= Tony Plowman =

Australian politician

Antony Fulton "Tony" Plowman (born 21 December 1938) is an Australian former politician. He was the Liberal Party Member for the Electoral district of Benambra in the Legislative Assembly of the Parliament of Victoria, Australia from 1992 to 2006.

== Education and career ==
He attended Frankston Primary School (1943–49) and Geelong Grammar School (1950–56).

He was elected MLA for Benambra October 1992 and was re-elected in 1996, 1999, and 2002.

Prior to his election to Parliament, he had a diverse rural career. He was:
- a Jackaroo in Seymour 1957–58,
- a herdsman in Scotland and Iowa, USA 1962,
- a station hand, Benalla 1959–64,
- a stockman, 'Babiloora', Western Queensland 1965,
- a manager of a wool/wheat/sheep/cattle property, Benalla 1966–84,
- a Member of the Soil Conservation Authority 1984–86,
- a Land Protection Adviser to The Department of Conservation, Forests and Lands 1987–88,
- a Member of the Independent Committee of Review for Department of Water Resources 1988 and lastly
- a Manager, wool/grain/sheep and cattle property in Gerogery.

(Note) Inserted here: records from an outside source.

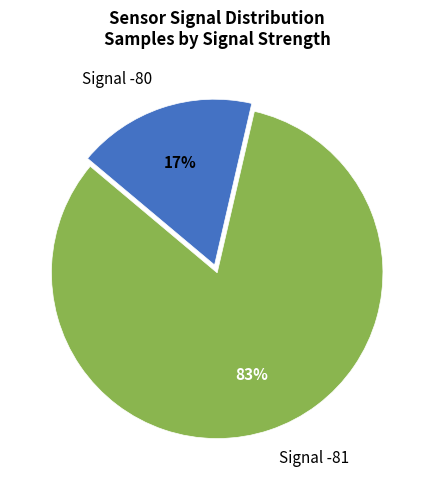

Which slice is the smallest?

Signal -80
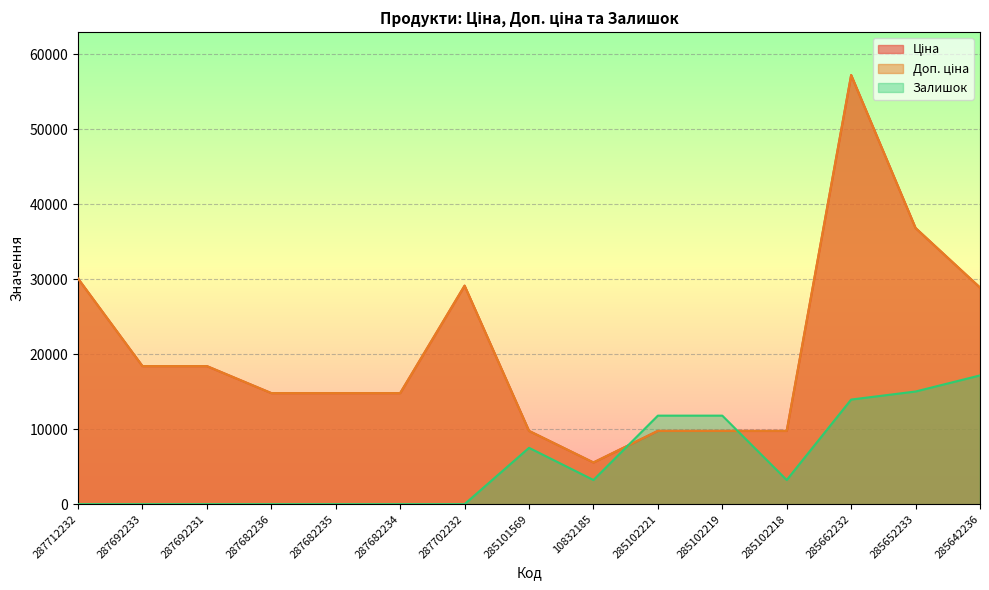

Does the chart display data point markers on the line(s)?

No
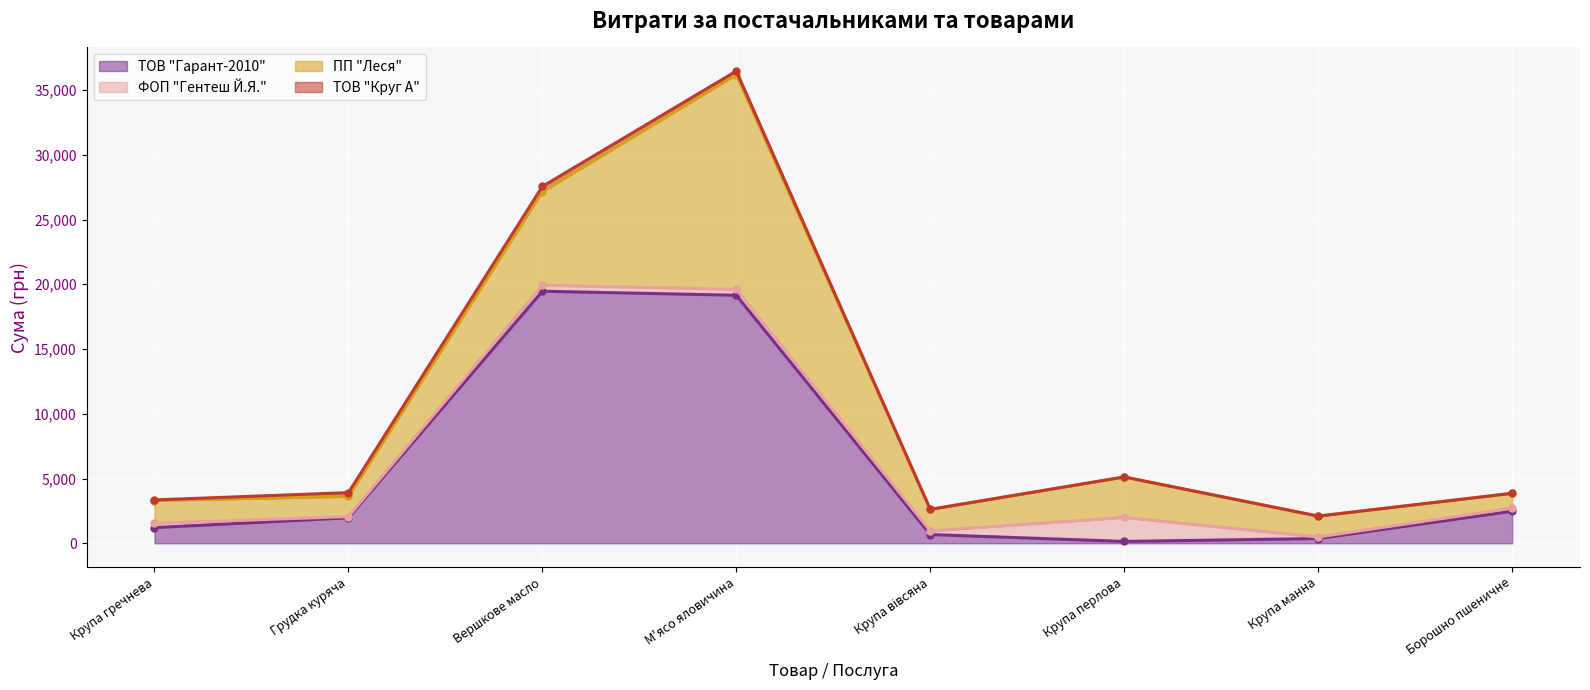

What is the total value across all series at Грудка куряча?

3910.0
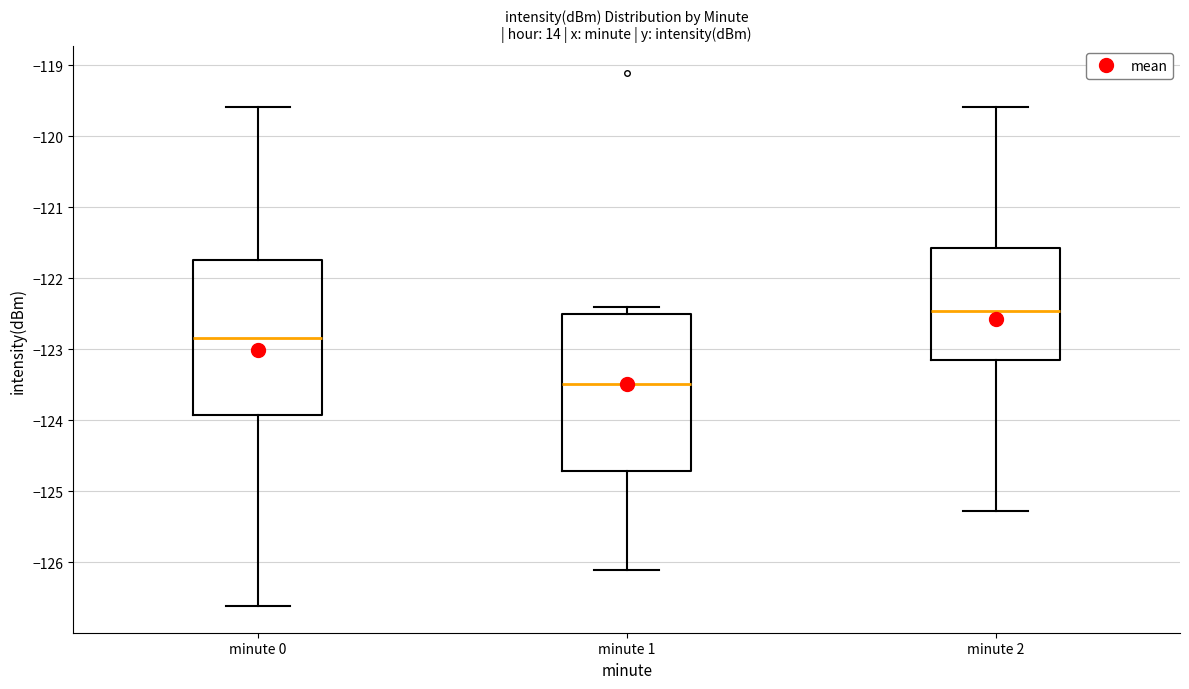

Reading left to right, read every box against the y-axis: the position of its median line, the range the box covers, and the ends of its whiskers. The values are not printed on the chart, so give them approximately, as read against the axis.

minute 0: median -122.8, box -123.9 to -121.7, whiskers -126.6 to -119.6
minute 1: median -123.5, box -124.7 to -122.5, whiskers -126.1 to -122.4
minute 2: median -122.5, box -123.1 to -121.6, whiskers -125.3 to -119.6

In Parliament, he has served as the:
- Opposition Parliamentary Secretary for Rural and Regional Development September 2001-November 2002,
- Opposition Parliamentary Secretary for Agriculture and Rural Victoria August–December 2002,
- Shadow Minister for Environment December 2002-January 2004,
- Spokesperson for Water December 2002-January 2004,
- Manager of Opposition Business (Assembly) and
- Shadow Minister for Water January 2004-December 2005.

He served on the Parliament's Public Accounts and Estimates Committee 1992–96, the Scrutiny of Acts and Regulations Committee 1996-99 and the Road Safety Committee and Legislative Assembly Privileges Committee 1999–2002.

He retired at the 2006 state election, and was succeeded by Liberal candidate Bill Tilley.